Google DeepMind has published a paper titled “Measuring Progress Toward AGI: A Cognitive Taxonomy” that lays out a scientific framework for evaluating how close AI systems are to achieving general intelligence. The work draws on research from psychology, neuroscience, and cognitive science to define what measurable progress toward AGI should actually look like.

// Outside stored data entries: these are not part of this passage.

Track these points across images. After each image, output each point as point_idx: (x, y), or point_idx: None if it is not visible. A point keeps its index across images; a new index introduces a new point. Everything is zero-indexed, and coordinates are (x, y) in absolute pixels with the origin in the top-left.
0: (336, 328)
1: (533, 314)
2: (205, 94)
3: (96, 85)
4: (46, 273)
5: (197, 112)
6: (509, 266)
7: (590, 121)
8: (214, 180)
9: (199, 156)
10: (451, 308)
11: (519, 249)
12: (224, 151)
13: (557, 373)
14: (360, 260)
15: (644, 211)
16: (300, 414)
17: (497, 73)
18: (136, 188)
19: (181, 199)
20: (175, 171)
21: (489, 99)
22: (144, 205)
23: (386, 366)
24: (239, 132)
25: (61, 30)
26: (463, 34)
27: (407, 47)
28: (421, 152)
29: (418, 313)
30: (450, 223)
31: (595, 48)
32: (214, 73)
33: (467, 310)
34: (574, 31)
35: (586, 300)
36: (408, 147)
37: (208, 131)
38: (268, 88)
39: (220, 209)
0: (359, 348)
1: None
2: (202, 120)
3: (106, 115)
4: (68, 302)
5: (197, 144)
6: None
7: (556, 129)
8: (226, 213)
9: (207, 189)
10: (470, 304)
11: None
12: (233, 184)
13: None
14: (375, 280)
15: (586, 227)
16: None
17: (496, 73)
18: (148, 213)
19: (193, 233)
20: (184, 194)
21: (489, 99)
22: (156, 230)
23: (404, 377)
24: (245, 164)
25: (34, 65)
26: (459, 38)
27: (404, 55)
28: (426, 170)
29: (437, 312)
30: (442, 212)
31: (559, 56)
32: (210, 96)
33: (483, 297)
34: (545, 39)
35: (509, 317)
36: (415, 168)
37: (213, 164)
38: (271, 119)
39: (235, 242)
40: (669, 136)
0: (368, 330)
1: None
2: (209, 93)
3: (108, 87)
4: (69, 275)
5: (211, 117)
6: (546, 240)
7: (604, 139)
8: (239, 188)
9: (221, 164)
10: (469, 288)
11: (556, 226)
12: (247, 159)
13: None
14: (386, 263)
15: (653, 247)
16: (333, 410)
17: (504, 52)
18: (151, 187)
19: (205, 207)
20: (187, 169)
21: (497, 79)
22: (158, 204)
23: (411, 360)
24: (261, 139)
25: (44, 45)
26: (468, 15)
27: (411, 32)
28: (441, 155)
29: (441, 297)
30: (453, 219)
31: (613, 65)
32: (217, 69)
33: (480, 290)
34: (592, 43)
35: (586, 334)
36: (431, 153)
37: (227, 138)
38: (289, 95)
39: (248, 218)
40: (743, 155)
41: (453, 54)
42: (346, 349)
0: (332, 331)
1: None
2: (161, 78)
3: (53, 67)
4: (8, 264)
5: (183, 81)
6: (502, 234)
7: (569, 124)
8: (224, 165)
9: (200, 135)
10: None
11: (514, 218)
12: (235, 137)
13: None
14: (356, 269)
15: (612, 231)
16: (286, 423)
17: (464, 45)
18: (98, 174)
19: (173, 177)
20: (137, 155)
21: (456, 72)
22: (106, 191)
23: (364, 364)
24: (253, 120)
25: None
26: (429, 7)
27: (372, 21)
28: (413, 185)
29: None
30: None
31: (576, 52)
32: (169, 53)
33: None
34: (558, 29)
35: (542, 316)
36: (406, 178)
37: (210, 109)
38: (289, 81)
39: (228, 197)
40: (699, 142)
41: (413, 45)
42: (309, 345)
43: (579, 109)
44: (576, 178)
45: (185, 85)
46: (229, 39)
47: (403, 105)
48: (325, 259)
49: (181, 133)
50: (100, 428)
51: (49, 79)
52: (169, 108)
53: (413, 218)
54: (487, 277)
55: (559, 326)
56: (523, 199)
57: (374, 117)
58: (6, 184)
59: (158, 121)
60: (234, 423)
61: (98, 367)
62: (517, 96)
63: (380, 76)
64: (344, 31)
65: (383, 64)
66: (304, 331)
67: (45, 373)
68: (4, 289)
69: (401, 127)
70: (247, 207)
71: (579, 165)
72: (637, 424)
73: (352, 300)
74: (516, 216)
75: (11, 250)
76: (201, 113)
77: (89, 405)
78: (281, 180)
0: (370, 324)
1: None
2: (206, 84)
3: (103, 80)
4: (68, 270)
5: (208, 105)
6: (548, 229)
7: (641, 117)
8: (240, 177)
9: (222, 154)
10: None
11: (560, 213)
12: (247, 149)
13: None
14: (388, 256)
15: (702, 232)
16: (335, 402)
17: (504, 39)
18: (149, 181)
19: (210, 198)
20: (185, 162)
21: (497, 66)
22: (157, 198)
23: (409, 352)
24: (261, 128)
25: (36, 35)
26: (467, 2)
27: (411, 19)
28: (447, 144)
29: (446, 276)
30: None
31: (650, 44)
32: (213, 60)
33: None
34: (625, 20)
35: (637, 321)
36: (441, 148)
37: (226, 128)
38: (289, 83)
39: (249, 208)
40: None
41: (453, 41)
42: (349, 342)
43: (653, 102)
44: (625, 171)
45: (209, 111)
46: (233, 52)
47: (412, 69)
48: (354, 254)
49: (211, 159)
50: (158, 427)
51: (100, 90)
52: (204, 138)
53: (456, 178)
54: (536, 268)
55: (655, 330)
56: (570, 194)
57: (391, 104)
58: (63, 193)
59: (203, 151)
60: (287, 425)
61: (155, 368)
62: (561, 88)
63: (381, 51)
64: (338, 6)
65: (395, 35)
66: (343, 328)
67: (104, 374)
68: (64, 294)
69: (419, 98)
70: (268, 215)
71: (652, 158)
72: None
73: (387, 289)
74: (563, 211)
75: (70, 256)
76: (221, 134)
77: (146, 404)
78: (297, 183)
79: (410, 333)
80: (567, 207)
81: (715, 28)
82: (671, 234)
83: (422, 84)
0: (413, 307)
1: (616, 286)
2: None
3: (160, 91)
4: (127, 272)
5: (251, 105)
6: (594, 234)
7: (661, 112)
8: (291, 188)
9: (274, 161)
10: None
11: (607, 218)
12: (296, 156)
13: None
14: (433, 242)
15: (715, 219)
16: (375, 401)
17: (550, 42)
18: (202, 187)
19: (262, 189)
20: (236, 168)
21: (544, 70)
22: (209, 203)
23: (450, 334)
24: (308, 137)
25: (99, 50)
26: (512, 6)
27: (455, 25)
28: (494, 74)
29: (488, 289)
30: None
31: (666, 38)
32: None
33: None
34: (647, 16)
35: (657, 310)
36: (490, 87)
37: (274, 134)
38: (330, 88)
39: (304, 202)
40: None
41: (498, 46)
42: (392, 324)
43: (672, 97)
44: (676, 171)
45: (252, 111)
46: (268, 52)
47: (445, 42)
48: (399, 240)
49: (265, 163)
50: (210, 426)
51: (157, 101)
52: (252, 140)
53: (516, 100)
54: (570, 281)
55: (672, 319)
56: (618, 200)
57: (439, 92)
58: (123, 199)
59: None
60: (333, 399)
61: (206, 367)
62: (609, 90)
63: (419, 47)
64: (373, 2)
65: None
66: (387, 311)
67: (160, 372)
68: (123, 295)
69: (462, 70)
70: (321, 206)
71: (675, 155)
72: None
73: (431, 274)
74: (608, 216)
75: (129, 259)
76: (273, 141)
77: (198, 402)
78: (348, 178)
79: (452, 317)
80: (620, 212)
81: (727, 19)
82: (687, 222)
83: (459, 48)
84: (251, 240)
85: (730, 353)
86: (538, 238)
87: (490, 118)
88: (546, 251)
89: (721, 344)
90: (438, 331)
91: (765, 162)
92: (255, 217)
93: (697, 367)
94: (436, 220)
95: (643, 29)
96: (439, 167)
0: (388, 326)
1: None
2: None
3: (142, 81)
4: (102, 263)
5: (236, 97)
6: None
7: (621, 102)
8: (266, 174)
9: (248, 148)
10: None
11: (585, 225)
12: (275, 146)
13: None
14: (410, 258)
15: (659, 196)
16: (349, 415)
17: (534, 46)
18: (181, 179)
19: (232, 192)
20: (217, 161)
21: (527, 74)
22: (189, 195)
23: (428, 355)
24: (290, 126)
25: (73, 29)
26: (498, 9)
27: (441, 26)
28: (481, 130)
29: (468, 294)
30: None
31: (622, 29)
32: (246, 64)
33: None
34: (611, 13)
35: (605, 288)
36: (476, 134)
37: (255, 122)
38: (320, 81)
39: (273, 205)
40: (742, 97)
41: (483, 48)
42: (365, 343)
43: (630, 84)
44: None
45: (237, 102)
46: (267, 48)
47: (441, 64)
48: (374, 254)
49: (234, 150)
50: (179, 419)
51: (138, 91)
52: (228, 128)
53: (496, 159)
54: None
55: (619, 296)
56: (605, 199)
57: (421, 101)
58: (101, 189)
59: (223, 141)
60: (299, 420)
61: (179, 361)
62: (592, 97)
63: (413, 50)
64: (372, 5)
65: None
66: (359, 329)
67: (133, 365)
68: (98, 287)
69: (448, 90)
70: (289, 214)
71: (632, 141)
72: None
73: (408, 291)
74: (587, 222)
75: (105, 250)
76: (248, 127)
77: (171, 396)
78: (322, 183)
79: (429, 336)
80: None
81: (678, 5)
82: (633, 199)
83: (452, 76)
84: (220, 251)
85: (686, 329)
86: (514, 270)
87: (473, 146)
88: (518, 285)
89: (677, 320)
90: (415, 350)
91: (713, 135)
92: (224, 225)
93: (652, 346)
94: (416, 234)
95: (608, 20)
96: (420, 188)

A Taxonomy of 10 Cognitive Abilities

The framework identifies 10 cognitive abilities the authors hypothesize are central to general intelligence in AI systems:

  • Perception: extracting and processing sensory information
  • Generation: producing text, speech, and actions
  • Attention: focusing cognitive resources effectively
  • Learning: acquiring new knowledge through experience and instruction
  • Memory: storing and retrieving information over time
  • Reasoning: drawing valid conclusions through logical inference
  • Metacognition: monitoring and understanding one’s own cognitive processes
  • Executive functions: planning, inhibition, and cognitive flexibility
  • Problem solving: finding effective solutions to domain-specific challenges
  • Social cognition: processing and responding appropriately to social information

A Three-Stage Evaluation Protocol

To benchmark AI systems against human capability, DeepMind proposes a three-stage protocol. First, AI systems are evaluated across a broad suite of cognitive tasks with held-out test sets to prevent data contamination. Second, human baselines are collected from a demographically representative adult sample. Third, each system’s performance is mapped relative to the distribution of human performance across each ability.

This approach is intended to give researchers a consistent, empirically grounded way to compare AI progress rather than relying on task-specific benchmarks that may not generalize.

Kaggle Hackathon With $200,000 in Prizes

Alongside the paper, DeepMind is partnering with Kaggle on a community hackathon focused on building evaluations for five cognitive abilities where current tooling is most lacking: learning, metacognition, attention, executive functions, and social cognition. Participants can test submissions against frontier models using Kaggle’s Community Benchmarks platform.

The prize structure includes $10,000 awards for the top two submissions in each of the five tracks, plus four grand prizes of $25,000 each for the best overall submissions. Submissions are accepted from March 17 through April 16, with results announced June 1.

For security researchers and AI safety practitioners, the framework offers a more rigorous vocabulary for discussing capability gaps and risks in frontier models, grounding AGI discourse in measurable cognitive science rather than informal intuition.